Она предложила мне пост в своем парфюмерном деле. С тех пор как я покинул «Мари-Клер», ей случалось беспокоиться обо мне.
— Чем вы занимаетесь? Произносите речи по радио?
Я как раз начинал тогда свои передачи по каналу «Европа один». Выступал в девять утра по воскресеньям.
— Я бы вас послушала, если бы вы предупредили. Боялись меня разбудить? Вы всегда боитесь. Мы ведь друзья? Могу я вам помочь? Вы не вернетесь теперь же в Эльзас, чтобы писать новую книгу? Нельзя, чтобы о вас забывали. Надо оставаться в тобоггане. Тобогган — это вагон с людьми, о которых говорят. Надо поместиться спереди и не давать себя отодвинуть.
Она мечтала переманить от Ив Сен-Лорана Пьера Берже, который сумел бы извлечь деньги из ее парфюмерного дела.
— Я был бы очень доволен, имея треть и даже десятую часть того, что имеете вы, — заметил один посредник, который счел ее слишком алчной.
Она смерила его взглядом:
— Как ваше имя? Кто вас знает? А я Мадемуазель Шанель и известна во всем мире.

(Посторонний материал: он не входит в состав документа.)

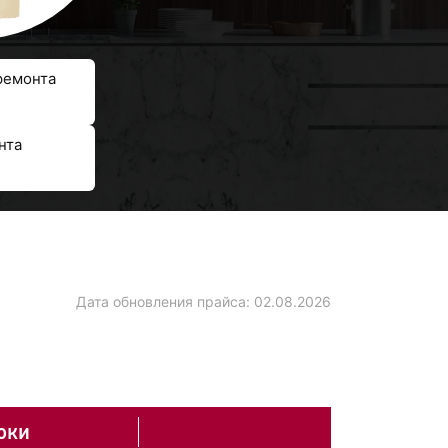
ремонта
нта
Дата обновления прайса:
02.08.2026
оки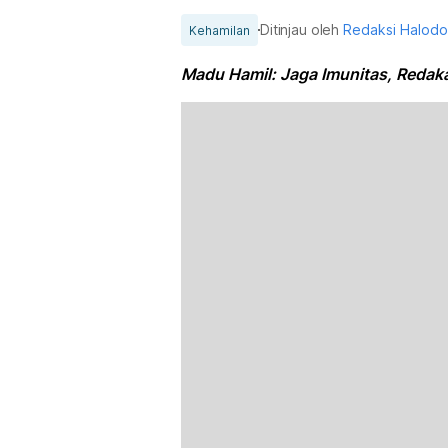
Ditinjau oleh
Redaksi Halod
Kehamilan
Madu Hamil: Jaga Imunitas, Redak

Она колебалась, выпускать ли новые духи, которые хотела назвать «Коко». Она уже давно подумывала о том, чтобы пустить их в продажу прежде всего в Нью-Йорке, когда на Бродвее пойдет оперетта «Коко». «Но тогда, — размышляла она, — я получила бы право на дополнительные проценты, потому что оперетта сделала бы им огромную рекламу, которой обязана была только мне одной». Она уже приводила эти доводы после своего come-back’а. Тогда очень быстро утроилась продажа духов. Без оплаченной рекламы, потому что о ней, Шанель, заговорила пресса всего мира. Даром. Не должны бы вознаградить ее за это? Ее ущемляли, ее обманывали. Так как она ничего не получала за духи, продаваемые в Германии, она отказывалась принимать немецких журналистов.
Мне наплевать на деньги. Она продолжала это повторять, и абсолютно чистосердечно. Она копила деньги, чтобы обеспечить свою безопасность, укрепить свою оборону, как феодал укреплял донжон[304] своего замка. Это не мешало ей с каждым годом делаться все более алчной, подозрительной ко всем и вся. Почему она должна согласиться делать фильм с Рейшенбахом? Американцы ей предложили бы гораздо больше. Однако вначале ее соблазнил этот проект. Как жаль, что он не был доведен до конца. Мы имели бы шедевр, произведение о живой Коко, подобный фильму Рейшенбаха о Рубинштейне[305].
Жокей Ив Сен-Мартэн пригласил Коко на свою свадьбу. «Мой жокей», — говорила она. Там был и Рейшенбах со своими камерами и микрофонами.
— Это была настоящая деревенская свадьба, — рассказывала Коко. — Смотрели только на меня и слушали только меня. Один малый поставил рядом со мной эту штуку, которую, кажется, называют микро? Я говорила, говорила, и все записывалось, все равно что. Я даже пела.
Но вот:
— Рейшенбах очень милый, он делает прекрасные вещи. Чтобы сделать свой фильм, он хотел пробыть со мной три или четыре недели. Американцы за это предложили бы мне миллион долларов. Почему я должна дарить миллион долларов Франсуа Рейшенбаху?
Я привожу это своеобразное рассуждение, потому что она повторяла его много раз: из меня тянут деньги. Деньги, которые причитаются мне. Что я буду с ними делать? Это никого не касается.
Кроме страха понести ущерб, была еще одна причина отказать Рейшенбаху.
— На экране увидят старую женщину, я буду казаться еще старше, чем на самом деле.
Более или менее сознательно она связывала свой возраст со своими деньгами. Чем больше она старела, тем больше ей нужны были деньги, чтобы гарантировать независимость. «Ее» книга должна была выйти в США. Она бы очень хотела написать ее сама. Она пыталась, писала.